[Records for this exercise Boundary: Start]

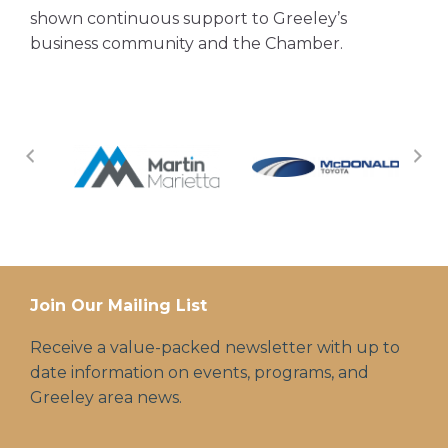
shown continuous support to Greeley’s
business community and the Chamber.
Join Our Mailing List
Receive a value-packed newsletter with up to
date information on events, programs, and
Greeley area news.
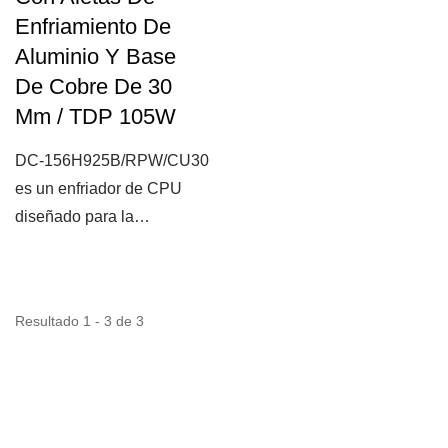
Enfriamiento De
Aluminio Y Base
De Cobre De 30
Mm / TDP 105W
DC-156H925B/RPW/CU30
es un enfriador de CPU
diseñado para la
plataforma Intel LGA
1155/1156/1150/1151/1200....
Resultado 1 - 3 de 3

[Records for this exercise Boundary: End]

_Required work_: Pull out every line in the material above where "Greeley" occurs.

_Finished exercise_:
shown continuous support to Greeley’s
Greeley area news.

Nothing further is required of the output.